In the new duplicate harvester config, change all following duplicate values to new unique values within <deployMachine>:

  • <applicationInstanceId>
  • <common><jmx><port> and <rmiPort>
  • <heritrix><guiport> and <jmxPort>
  • <serverDir>harvester_high_2</serverDir>

and set

  • <channel>FOCUSED</channel>

eg:

  <applicationName name="dk.netarkivet.harvester.heritrix3.HarvestControllerApplication">
  <deployClassPath>lib/netarchivesuite-heritrix3-controller.jar</deployClassPath>
  <settings>
    <common>
      <applicationInstanceId>focused1</applicationInstanceId>
      <jmx>
        <port>8115</port>
        <rmiPort>8215</rmiPort>
      </jmx>
      <remoteFile>
        <class>dk.netarkivet.common.distribute.HTTPRemoteFile</class>
        <port>8045</port>
      </remoteFile>
    </common>
    <harvester>
      <harvesting>
        <channel>FOCUSED</channel>
        <heritrix>
          <guiPort>8192</guiPort>
          <jmxPort>8193</jmxPort>
          <jmxUsername>controlRole</jmxUsername>
          <jmxPassword>R_D</jmxPassword>                
          <bundle>/home/test/NetarchiveSuite-heritrix3-bundler-5.0.zip</bundle>
        </heritrix>
        <serverDir>harvester_focused</serverDir>
      </harvesting>
    </harvester>
  </settings>
</applicationName>

IndexServerApplication and ViewerProxyApplication=

Both the dk.netarkivet.harvester.indexserver.IndexServerApplication and dk.netarkivet.viewerproxy.ViewerProxyApplication should have the settings.common.http.port and the settings.viewerproxy.baseDir' changed to fit your system.
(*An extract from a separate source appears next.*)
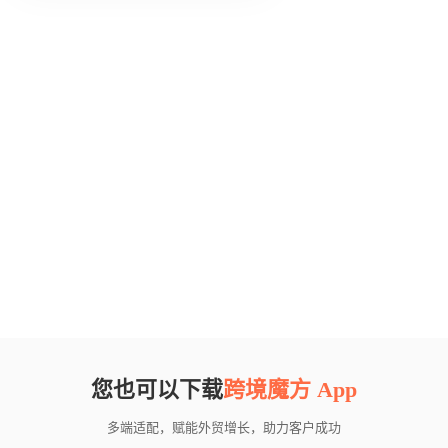
您也可以下载
跨境魔方 App
多端适配，赋能外贸增长，助力客户成功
BitarchiveMonitorApplication

All the instances of dk.netarkivet.archive.bitarchive.BitarchiveMonitorApplication should be placed on the same machine as the dk.netarkivet.common.webinterface.GUIApplication.
These applications monitors the BitarchiveApplications at a given replica, though they do not have to be on the same physical location as the replica they monitor. They should therefore have the settings.common.useReplicaId defined.